- Document excerpt
Follett is committed to data security and supporting our customers’ data privacy needs. As student data collection evolves, Follett continues to provide and enhance the necessary levels of security to ensure your student information is secure and private in our learning management and educational systems.
Protection of individual sensitive and personally identifiable information (i.e. PII) is a priority for Follett. To ensure compliance with all applicable privacy legislation Follett has established policies and processes that focus on the protection of all potentially sensitive customer data. Follett has invested in technologies that support the protection and provide security of data while in transit or at-rest.
Follett’s Pledge of Student Privacy
Follett is proud to be one of the first signers of the national Student Privacy Pledge regarding the collection, maintenance, and use of student personal information. The pledge states: “School service providers take responsibility to both support the effective use of student information and safeguard student privacy and information security.”
Follett takes the Student Privacy Pledge seriously and strives to go above and beyond the privacy constructs defined within.
Aspen provides several levels of security that control access to your system from people external to your organization, internal to your organization, and even among other Follett products that you are using.
We built Aspen to include security as a core component of its design. This design includes a strict adherence to the separation of different layers within the application. Users interact with a presentation layer that is strictly HTML. All business logic operates on the application server in a business layer that is isolated from both the presentation and the database access.
All data is securely transmitted over the HTTPS protocol. This includes page content, images, fonts, and user data. Finally, all database access is handled by a third and isolated persistence layer. Thus, between the end user and the actual storage of sensitive data, there are three independent layers in the Aspen application that all play important roles in ensuring only the appropriate data gets to the each user.
The Aspen data model consists of a single database, meaning that data does not need to be replicated to other data stores. Security rules are applied universally to each database instance when it is created, and the database is not accessible from outside the data center firewall. Each Aspen customer has a separate logical database, and each Aspen instance only has the user account of the database for that instance.
Our approach to security at the design level means that typical hacking techniques such as SQL injection and Cross-Site Scripting (XSS) are blocked, not by patches and fixes to vulnerabilities that come out on a periodic basis, but by the basic design of the application and encapsulation of each layer.
Security and penetration tests are routinely run on Aspen to verify that our security is intact. This testing allows us to verify that the security measures we’ve developed—such as the cross-site scripting protection layer that prevents database access via SQL injection—are working to prevent known attack vectors.
All access to the database is managed through the application, and the data is only visible to users with specific rights and permissions. To accomplish this you can apply your data security in a number of ways including; field-level, component-level, record-level or scoping, and navigation security.

- Raw data
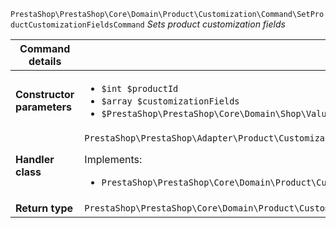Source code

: `PrestaShop\PrestaShop\Core\Domain\Product\Customization\Command\SetProductCustomizationFieldsCommand`
_Sets product customization fields_

| Command details            |    |
| -------------------------- | -- |
| **Constructor parameters** | <ul> <li>`$int $productId`</li>  <li>`$array $customizationFields`</li>  <li>`$PrestaShop\PrestaShop\Core\Domain\Shop\ValueObject\ShopConstraint $shopConstraint`</li> </ul> |
| **Handler class**          | `PrestaShop\PrestaShop\Adapter\Product\Customization\CommandHandler\SetProductCustomizationFieldsHandler`  <p> Implements: </p> <ul>  <li>`PrestaShop\PrestaShop\Core\Domain\Product\Customization\CommandHandler\SetProductCustomizationFieldsHandlerInterface`</li>  |
| **Return type** |  `PrestaShop\PrestaShop\Core\Domain\Product\Customization\ValueObject\CustomizationFieldId[]`  |
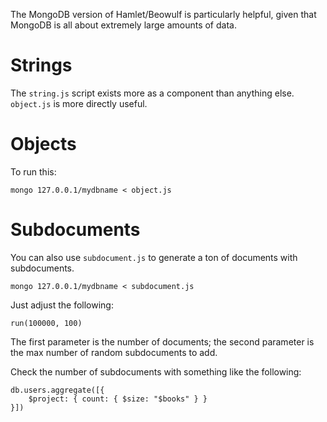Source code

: The MongoDB version of Hamlet/Beowulf is particularly helpful, given that MongoDB is all about extremely large amounts of data.

# Strings

The `string.js` script exists more as a component than anything else. `object.js` is more directly useful.

# Objects

To run this:

    mongo 127.0.0.1/mydbname < object.js 

# Subdocuments

You can also use `subdocument.js` to generate a ton of documents with subdocuments.

    mongo 127.0.0.1/mydbname < subdocument.js 

Just adjust the following:

    run(100000, 100)

The first parameter is the number of documents; the second parameter is the max number of random subdocuments to add.

Check the number of subdocuments with something like the following:

    db.users.aggregate([{
        $project: { count: { $size: "$books" } }
    }])

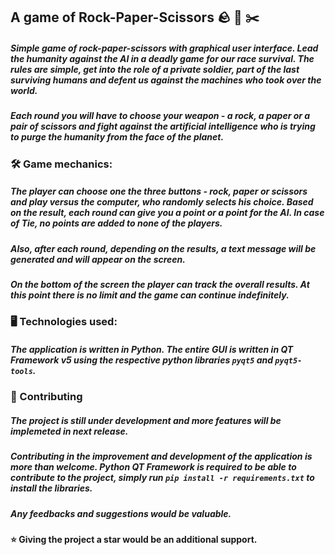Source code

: ## A game of Rock-Paper-Scissors :rock: :page_with_curl: :scissors:

#####  Simple game of rock-paper-scissors with graphical user interface. Lead the humanity against the AI in a deadly game for our race survival. The rules are simple, get into the role of a private soldier, part of the last surviving humans and defent us against the machines who took over the world. 
#####  Each round you will have to choose your weapon - a rock, a paper or a pair of scissors and fight against the artificial intelligence who is trying to purge the humanity from the face of the planet. 

### :hammer_and_wrench: Game mechanics:

##### The player can choose one the three buttons - rock, paper or scissors and play versus the computer, who randomly selects his choice. Based on the result, each round can give you a point or a point for the AI. In case of Tie, no points are added to none of the players.
##### Also, after each round, depending on the results, a text message will be generated and will appear on the screen. 
##### On the bottom of the screen the player can track the overall results. At this point there is no limit and the game can continue indefinitely.

### :desktop_computer: Technologies used:

##### The application is written in Python. The entire GUI is written in QT Framework v5 using the respective python libraries `pyqt5` and `pyqt5-tools`.


### :incoming_envelope: Contributing
##### The project is still under development and more features will be implemeted in next release.
##### Contributing in the improvement and development of the application is more than welcome. Python QT Framework is required to be able to contribute to the project, simply run `pip install -r requirements.txt`  to install the libraries.
##### Any feedbacks and suggestions would be valuable.


#### :star: Giving the project a star would be an additional support.


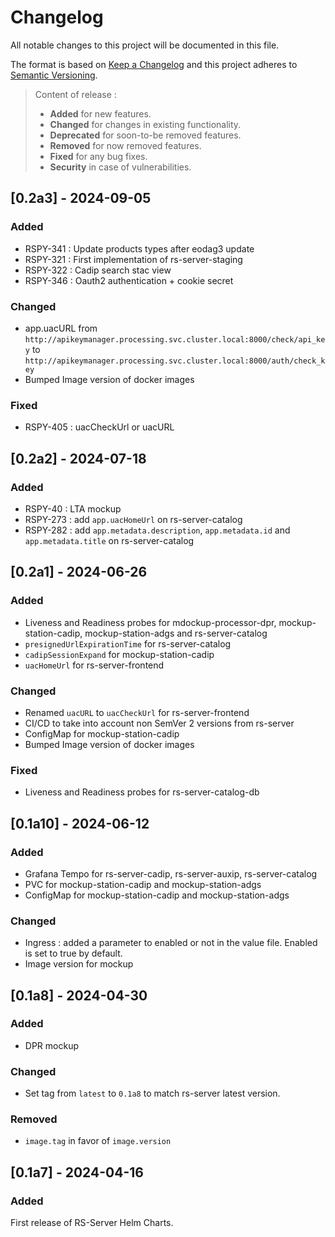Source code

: # Changelog

All notable changes to this project will be documented in this file.

The format is based on [Keep a Changelog](https://keepachangelog.com/en/1.1.0/) and this project adheres to [Semantic Versioning](https://semver.org/spec/v2.0.0.html).

> Content of release :
>
>- **Added** for new features.
>- **Changed** for changes in existing functionality.
>- **Deprecated** for soon-to-be removed features.
>- **Removed** for now removed features.
>- **Fixed** for any bug fixes.
>- **Security** in case of vulnerabilities.

## [0.2a3] - 2024-09-05

### Added

- RSPY-341 : Update products types after eodag3 update
- RSPY-321 : First implementation of rs-server-staging
- RSPY-322 : Cadip search stac view
- RSPY-346 : Oauth2 authentication + cookie secret

### Changed

- app.uacURL from `http://apikeymanager.processing.svc.cluster.local:8000/check/api_key` to `http://apikeymanager.processing.svc.cluster.local:8000/auth/check_key`
- Bumped Image version of docker images

### Fixed

- RSPY-405 : uacCheckUrl or uacURL

## [0.2a2] - 2024-07-18

### Added

- RSPY-40 : LTA mockup
- RSPY-273 : add `app.uacHomeUrl` on rs-server-catalog
- RSPY-282 : add `app.metadata.description`, `app.metadata.id` and `app.metadata.title` on rs-server-catalog

## [0.2a1] - 2024-06-26

### Added

- Liveness and Readiness probes for mdockup-processor-dpr, mockup-station-cadip, mockup-station-adgs and rs-server-catalog
- `presignedUrlExpirationTime` for rs-server-catalog
- `cadipSessionExpand` for mockup-station-cadip
- `uacHomeUrl` for rs-server-frontend

### Changed

- Renamed `uacURL` to `uacCheckUrl` for rs-server-frontend
- CI/CD to take into account non SemVer 2 versions from rs-server
- ConfigMap for mockup-station-cadip
- Bumped Image version of docker images

### Fixed

- Liveness and Readiness probes for rs-server-catalog-db

## [0.1a10] - 2024-06-12

### Added

- Grafana Tempo for rs-server-cadip, rs-server-auxip, rs-server-catalog
- PVC for mockup-station-cadip and mockup-station-adgs
- ConfigMap for mockup-station-cadip and mockup-station-adgs

### Changed

- Ingress : added a parameter to enabled or not in the value file. Enabled is set to true by default.
- Image version for mockup

## [0.1a8] - 2024-04-30

### Added

- DPR mockup

### Changed

- Set tag from `latest` to `0.1a8` to match rs-server latest version.

### Removed

- `image.tag` in favor of `image.version`

## [0.1a7] - 2024-04-16

### Added

First release of RS-Server Helm Charts.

- Task brief
Extend the text on Follett's Aspen data security, picking up after its final sentence. The records were drawn from a separate source and have no connection to the text above.

- Result of the exercise
User Group Profile and Maintenance
Aspen provides role-based security. Roles are defined and granted privileges to create, read, update, delete, or mass-update (CRUD-M) records in a particular table. There are also business privileges for special operations like archiving a student or accessing teachers’ grade books. Roles are then assigned to users. Aspen allows users to be associated with multiple roles and with multiple schools. A user gets the cumulative privileges allowed by those roles.
Audit Reporting of System and Application Access
Aspen has auditing abilities that allow you to review and confirm that your policies are working the way you intended. Aspen includes an audit trail component that can be enabled for any table and field in the Data Dictionary. For each record modified, the audit trail shows who made the change, what was changed (both the original and new values), and when the change was made. Only users with the appropriate privileges to view a record’s audit trail history can do so.
Aspen also makes use of security roles to restrict users from intentionally deleting data, alerts and prompts to prevent users from accidentally deleting data, and the audit trail to record what data may have been lost.
The Family Educational Rights and Privacy Act (FERPA) business rules are built into system so that guidelines (for example, teachers can only access student data for students that they teach) is automatically enforced. System-wide searches only show directory info that is within the FERPA guidelines and can be disabled at the discretion of the district. The comparable Canadian privacy act, Freedom of Information and Protection of Privacy Act (FOIPPA), is also supported.
Student-identifiable information is not shared or uploaded to any other systems from Aspen—including other Follett Software Solutions. The ability to share patron data with Destiny exists, but must be explicitly and proactively configured. Student-identifiable information that would not otherwise be stored in Destiny is not shared.
The Follett Destiny® suite shares many of the same security attributes as Aspen — including multiple levels of support data security.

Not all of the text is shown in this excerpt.